A brief description of various variables in the dataset is presented below:

county

    county identifier
year

    year = 1987
crmrte

    crimes committed per person
prbarr

    'probability' of arrest
prbconv

    'probability' of conviction
prbpris

    'probability' of prison sentence
avgsen

    average sentence, days
polpc

    police per capita
density

    hundreds of people per square mile
taxpc

    tax revenue per capita
west

    'west' = 1, if region is west for the State 
    
central

    'central' = 1, if region is central for the State

urban

    'urban' = 1 if in SMSA (Standard Metropolitan Statistical Area)
    
pctmin80

    percentage minority in 1980
    
wcon

    weekly wage in construction
wtuc

    weekly wage in trns, util, commun
wtrd

    weekly wage in whole sales and retail trade
wfir

    weekly wage in finance, insurance and real estate
wser

    weekly wage in service industry
wmfg

    weekly wage in manufacturing
wfed

    weekly wage of federal employees
wsta

    weekly wage of state employees
wloc

    weekly wage of local governments employees
mix

    offense mix: face-to-face/other
pctymle

    percentage of young males

<br>


#### Task 7

The target (or dependent) variable of interest is crime rate which is represented by `crmrte` (in theory/future we would like to use a machine learning algorithm like <strong>Linear Regression</strong> to predict the the crime rate, `crmrte`. Your goal is to find out which are the key variables (features) with most strong association with `crmrte`. This is called as feature selection phase in machine learning.
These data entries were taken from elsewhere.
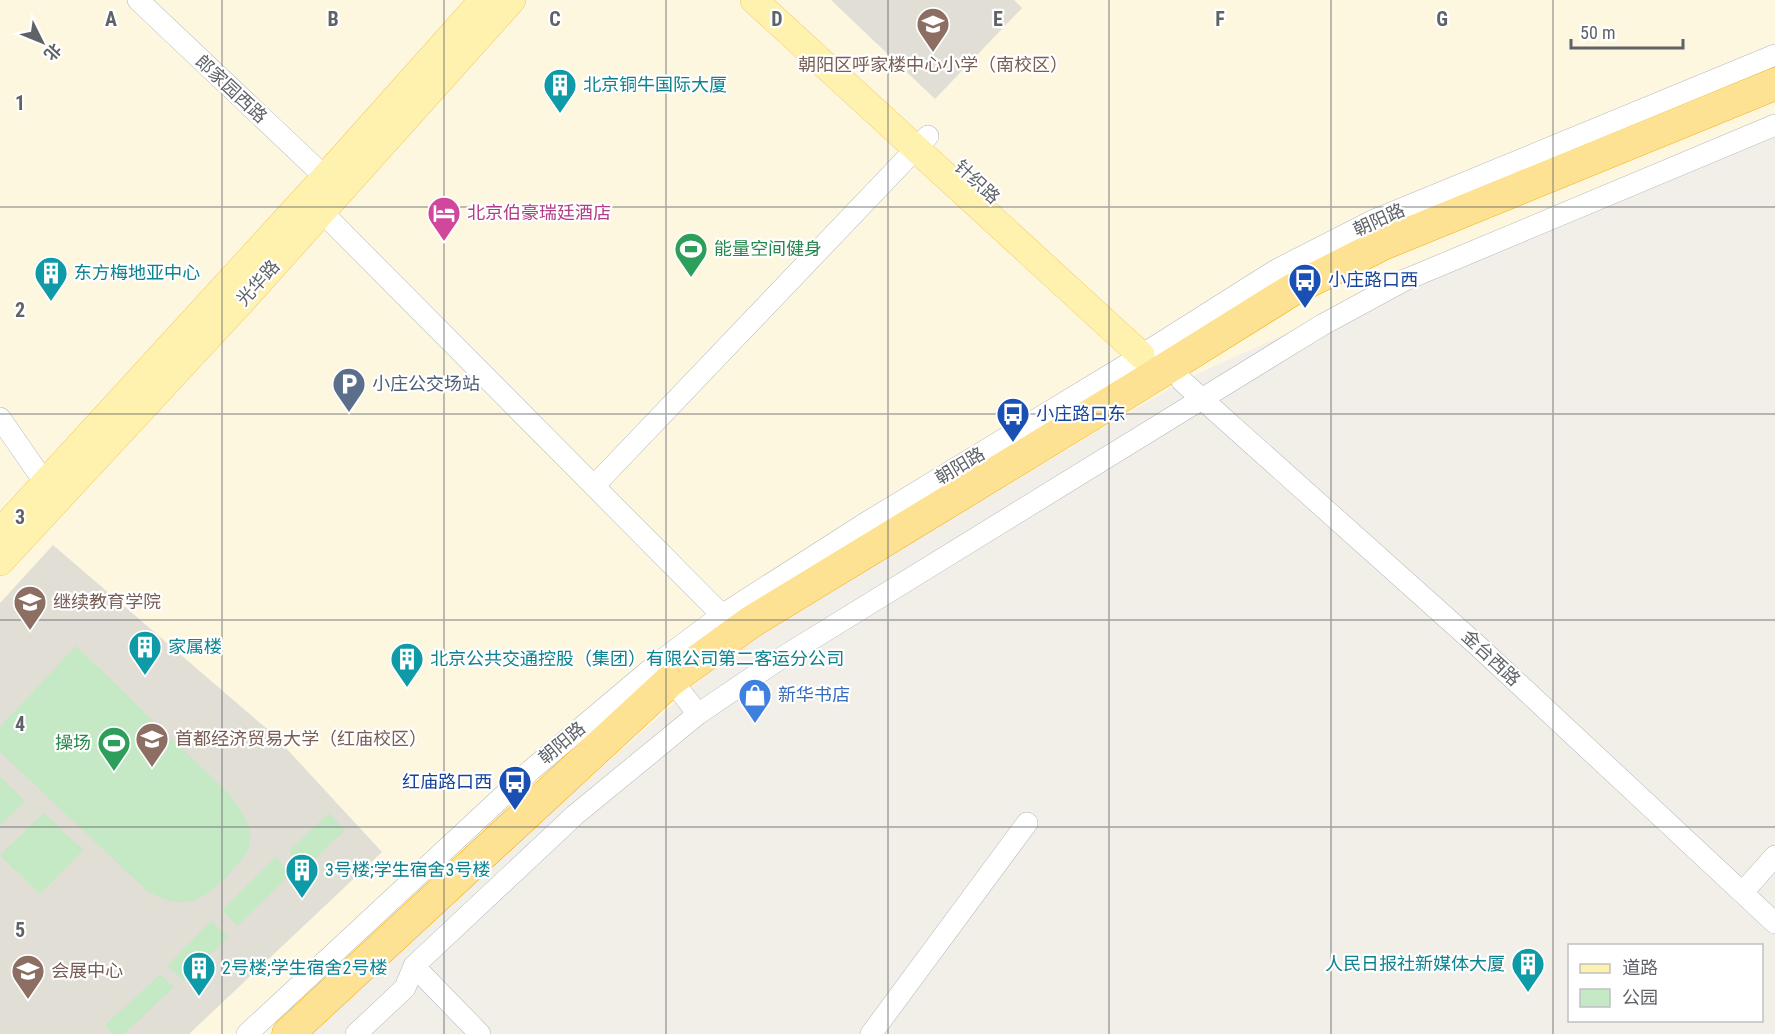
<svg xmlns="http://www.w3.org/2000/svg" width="1775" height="1034" viewBox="0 0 1775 1034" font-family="'Roboto Condensed','Noto Sans SC',sans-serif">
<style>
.commercial{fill:#fef7e0}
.education{fill:#e1ded6}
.green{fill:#c5e8c5}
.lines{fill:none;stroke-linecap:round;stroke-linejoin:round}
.minor-casing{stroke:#b5b8bc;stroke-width:22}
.major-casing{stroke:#f2c960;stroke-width:28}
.highway-casing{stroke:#f9ab00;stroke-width:33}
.minor{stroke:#fff;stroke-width:21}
.major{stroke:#fff2af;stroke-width:27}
.highway{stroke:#fde293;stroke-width:32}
.grid{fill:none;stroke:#5f6368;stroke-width:1.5;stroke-opacity:0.55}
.labels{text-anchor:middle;stroke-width:4.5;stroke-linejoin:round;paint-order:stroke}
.education-label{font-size:18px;fill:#785e54;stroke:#fff;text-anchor:start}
.culture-label{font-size:18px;fill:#0d838f;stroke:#fff;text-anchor:start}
.street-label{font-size:18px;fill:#5f6368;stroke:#fff}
.hotel-label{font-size:18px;fill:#b23c85;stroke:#fff;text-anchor:start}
.leisure-label{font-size:18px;fill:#27864d;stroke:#fff;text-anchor:start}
.transit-label{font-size:18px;fill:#164399;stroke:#fff;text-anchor:start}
.service-label{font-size:18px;fill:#4e5e75;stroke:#fff;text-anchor:start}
.shop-label{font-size:18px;fill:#366cbe;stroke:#fff;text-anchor:start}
.grid-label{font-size:20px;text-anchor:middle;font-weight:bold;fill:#5f6368;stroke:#fff;stroke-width:4.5;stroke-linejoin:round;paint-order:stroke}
</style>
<rect width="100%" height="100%" fill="#f1efe8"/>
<path class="commercial" d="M0 0H1775V118L1351 304 1182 381 739 646 301 1034H0Z"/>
<g class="education">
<path d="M831 0H1014L1022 8 935 99Z"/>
<path d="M53 545 273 734 382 852 189 1034H0V603Z"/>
</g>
<g class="green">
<path d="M76 646 227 792C239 806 252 823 250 842 248 856 239 863 230 873 201 903 182 913 145 889L0 752V727Z"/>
<path d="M0 777 25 801 0 826Z"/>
<path d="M44 813 83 850 40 894 0 855Z"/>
<path d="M329 813 345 830 304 869 289 851Z"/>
<path d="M276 857 291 874 237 926 222 910Z"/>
<path d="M211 921 228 937 184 981 167 966Z"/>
<path d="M160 975 174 987 124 1034H112L105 1025Z"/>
</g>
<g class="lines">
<defs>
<g id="minor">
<path d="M138 0 325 177"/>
<path d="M322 212 722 615"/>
<path d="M1162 355 1172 364 1182 381 1202 399 1478 646 1775 923"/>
<path d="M0 418 45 483 54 494"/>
<path d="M594 486 928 136"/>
<path d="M663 669 698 714"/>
<path d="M1743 892 1775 856"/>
<path d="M414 966 480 1034"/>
<path d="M247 1034 531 770 658 663 722 615 864 524 1118 370 1276 270 1372 221 1775 55"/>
<path d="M356 1034 405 988 414 966 575 815 698 714 778 660 1322 325 1405 280 1775 125"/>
<path d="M871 1034 1027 823"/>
</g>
<g id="major">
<path d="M754 0 1141 355"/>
<path d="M0 532 325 177 483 0"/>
<path d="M0 562 243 300 512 0"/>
</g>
<path id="highway" d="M288 1034 671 680 751 622 1138 386 1292 290 1383 244 1775 84"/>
</defs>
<use href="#minor" class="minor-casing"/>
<use href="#major" class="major-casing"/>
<use href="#highway" class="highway-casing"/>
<use href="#minor" class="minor"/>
<use href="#major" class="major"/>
<use href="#highway" class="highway"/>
</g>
<path class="grid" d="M222 0V1034M444 0V1034M666 0V1034M888 0V1034M1109 0V1034M1331 0V1034M1553 0V1034M0 207H1775M0 414H1775M0 620H1775M0 827H1775"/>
<defs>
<symbol id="school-pin" viewBox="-11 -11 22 30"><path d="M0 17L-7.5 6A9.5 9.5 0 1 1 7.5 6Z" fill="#8d6e63" stroke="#fff"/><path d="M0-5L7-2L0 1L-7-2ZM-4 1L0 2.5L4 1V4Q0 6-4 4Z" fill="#fff"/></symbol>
<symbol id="building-pin" viewBox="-11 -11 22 30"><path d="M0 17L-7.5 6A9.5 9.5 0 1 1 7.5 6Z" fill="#0f9aa8" stroke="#fff"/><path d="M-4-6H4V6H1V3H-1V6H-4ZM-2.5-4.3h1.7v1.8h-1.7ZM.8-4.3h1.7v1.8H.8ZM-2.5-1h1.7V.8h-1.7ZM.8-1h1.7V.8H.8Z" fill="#fff"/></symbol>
<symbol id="hotel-pin" viewBox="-11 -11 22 30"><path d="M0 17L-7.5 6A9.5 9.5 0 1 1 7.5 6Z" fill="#d1479c" stroke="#fff"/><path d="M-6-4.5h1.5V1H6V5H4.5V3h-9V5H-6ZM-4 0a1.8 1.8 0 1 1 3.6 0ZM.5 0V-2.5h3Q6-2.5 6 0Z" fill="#fff"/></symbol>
<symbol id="stadium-pin" viewBox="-11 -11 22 30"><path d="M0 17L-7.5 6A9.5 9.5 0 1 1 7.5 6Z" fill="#2e9e5b" stroke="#fff"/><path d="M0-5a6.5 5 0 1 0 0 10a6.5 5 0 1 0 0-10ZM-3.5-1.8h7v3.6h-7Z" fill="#fff"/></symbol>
<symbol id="bus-pin" viewBox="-11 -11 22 30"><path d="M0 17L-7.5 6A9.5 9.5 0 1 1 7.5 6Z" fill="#1a4fb4" stroke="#fff"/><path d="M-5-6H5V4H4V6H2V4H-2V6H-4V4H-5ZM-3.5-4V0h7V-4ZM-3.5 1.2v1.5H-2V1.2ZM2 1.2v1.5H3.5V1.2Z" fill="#fff"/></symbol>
<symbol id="parking-pin" viewBox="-11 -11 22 30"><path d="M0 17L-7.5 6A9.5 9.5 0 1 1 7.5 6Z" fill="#5c6f8a" stroke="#fff"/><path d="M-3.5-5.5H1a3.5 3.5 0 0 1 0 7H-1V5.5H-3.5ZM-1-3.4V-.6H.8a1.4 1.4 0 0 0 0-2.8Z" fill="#fff"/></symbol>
<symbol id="university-pin" viewBox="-11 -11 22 30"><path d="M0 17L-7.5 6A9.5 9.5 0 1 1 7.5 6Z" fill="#8d6e63" stroke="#fff"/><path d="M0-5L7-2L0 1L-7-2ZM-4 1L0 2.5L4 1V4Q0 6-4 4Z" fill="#fff"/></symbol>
<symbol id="shop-pin" viewBox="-11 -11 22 30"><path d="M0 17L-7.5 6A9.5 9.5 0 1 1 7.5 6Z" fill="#3f7fe0" stroke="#fff"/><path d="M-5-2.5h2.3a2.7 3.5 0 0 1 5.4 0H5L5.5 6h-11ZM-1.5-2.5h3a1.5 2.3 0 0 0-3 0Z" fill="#fff"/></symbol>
</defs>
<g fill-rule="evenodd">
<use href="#school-pin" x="914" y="5" width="38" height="52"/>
<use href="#building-pin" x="541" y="66" width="38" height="52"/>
<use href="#hotel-pin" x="425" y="194" width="38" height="52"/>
<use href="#stadium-pin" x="672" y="230" width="38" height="52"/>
<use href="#building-pin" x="32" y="254" width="38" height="52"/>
<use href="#bus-pin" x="1286" y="261" width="38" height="52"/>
<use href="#parking-pin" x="330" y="365" width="38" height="52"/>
<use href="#bus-pin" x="994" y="395" width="38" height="52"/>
<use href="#university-pin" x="11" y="583" width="38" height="52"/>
<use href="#building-pin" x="126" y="628" width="38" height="52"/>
<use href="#building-pin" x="388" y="640" width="38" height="52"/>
<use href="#shop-pin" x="736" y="676" width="38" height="52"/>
<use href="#university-pin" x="133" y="720" width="38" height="52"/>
<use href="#stadium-pin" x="95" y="724" width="38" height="52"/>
<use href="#bus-pin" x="496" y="763" width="38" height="52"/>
<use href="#building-pin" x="283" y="851" width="38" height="52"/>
<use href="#building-pin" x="1509" y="945" width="38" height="52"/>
<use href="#building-pin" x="180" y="949" width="38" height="52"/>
<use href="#university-pin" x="9" y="952" width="38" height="52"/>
</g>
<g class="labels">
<g class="education-label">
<text x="933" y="71" text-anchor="middle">朝阳区呼家楼中心小学（南校区）</text>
<text x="53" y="608">继续教育学院</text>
<text x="175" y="745">首都经济贸易大学（红庙校区）</text>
<text x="51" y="977">会展中心</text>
</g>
<g class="culture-label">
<text x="583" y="91">北京铜牛国际大厦</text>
<text x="74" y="279">东方梅地亚中心</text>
<text x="168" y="653">家属楼</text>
<text x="430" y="665">北京公共交通控股（集团）有限公司第二客运分公司</text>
<text x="325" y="876">3号楼;学生宿舍3号楼</text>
<text x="1505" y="970" text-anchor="end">人民日报社新媒体大厦</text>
<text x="222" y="974">2号楼;学生宿舍2号楼</text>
</g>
<g class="street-label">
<text transform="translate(231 89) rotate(43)" y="6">郎家园西路</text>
<text transform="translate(977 182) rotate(43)" y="6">针织路</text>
<text transform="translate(1379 220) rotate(-24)" y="6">朝阳路</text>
<text transform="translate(258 283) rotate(-48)" y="6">光华路</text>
<text transform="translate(960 466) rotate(-31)" y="6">朝阳路</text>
<text transform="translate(1491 658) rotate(43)" y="6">金台西路</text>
<text transform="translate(562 743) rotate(-40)" y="6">朝阳路</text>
</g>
<g class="hotel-label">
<text x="467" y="219">北京伯豪瑞廷酒店</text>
</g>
<g class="leisure-label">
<text x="714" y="255">能量空间健身</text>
<text x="91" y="749" text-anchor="end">操场</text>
</g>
<g class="transit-label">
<text x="1328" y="286">小庄路口西</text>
<text x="1036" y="420">小庄路口东</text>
<text x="492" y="788" text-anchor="end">红庙路口西</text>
</g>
<g class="service-label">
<text x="372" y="390">小庄公交场站</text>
</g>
<g class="shop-label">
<text x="778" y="701">新华书店</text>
</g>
</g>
<g class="grid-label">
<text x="111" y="26">A</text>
<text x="333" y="26">B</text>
<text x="555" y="26">C</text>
<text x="777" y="26">D</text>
<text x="998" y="26">E</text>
<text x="1220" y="26">F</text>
<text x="1442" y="26">G</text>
<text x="20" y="110">1</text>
<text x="20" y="317">2</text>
<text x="20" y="524">3</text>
<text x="20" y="731">4</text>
<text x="20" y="937">5</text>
</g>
<rect x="1568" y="944" width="195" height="78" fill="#ffffff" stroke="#bfc1c3" stroke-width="1.5"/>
<rect x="1580" y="964" width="30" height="9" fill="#fff2af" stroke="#bfc1c3" stroke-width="1.5"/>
<text x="1622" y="974" font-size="18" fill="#5f6368">道路</text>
<rect x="1580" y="989" width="30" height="18" fill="#c5e8c5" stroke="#bfc1c3" stroke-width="1.5"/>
<text x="1622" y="1004" font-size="18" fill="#5f6368">公园</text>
<g transform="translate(42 42) rotate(133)" stroke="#ffffff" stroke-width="4.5" paint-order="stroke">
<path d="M0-4.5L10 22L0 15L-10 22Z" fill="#5f6368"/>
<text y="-9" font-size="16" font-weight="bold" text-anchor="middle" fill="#5f6368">北</text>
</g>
<path d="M1571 39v9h112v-9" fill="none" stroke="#5f6368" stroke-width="3"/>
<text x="1580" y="39" font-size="18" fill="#5f6368" stroke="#ffffff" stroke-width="4.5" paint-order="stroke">50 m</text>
</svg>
You want to take only the most relevant features to predict the value of `crmrte`. Therefore, you must


- Do a exploratory numerical and visual data analysis on the data variables
- Explore and plot the relationships between various independent variables and the target variable: `crmrte`

Once you’ve completed your analysis, summarize:
- Which features could be most relevant for predicting `crmrte`
- Which variables show problematic outliers.
- For which variables it might be justified to keep the outliers (e.g., because they represent real-world extreme cases rather than errors).
- Any insights in the relationships between variables


Hints: 

You can perform correlation analysis to find out variables with strong association with the target `crmrte`. You can also use scatter plots to assess the relationship of feartures and the target. 

Then you can focus on plots such as boxplots (to check for outliers) or/and histograms (for data distribution). 

You are encouraged to go beyond the suggested methods.  Feel free to explore other plots or techniques as this is an open-ended analysis.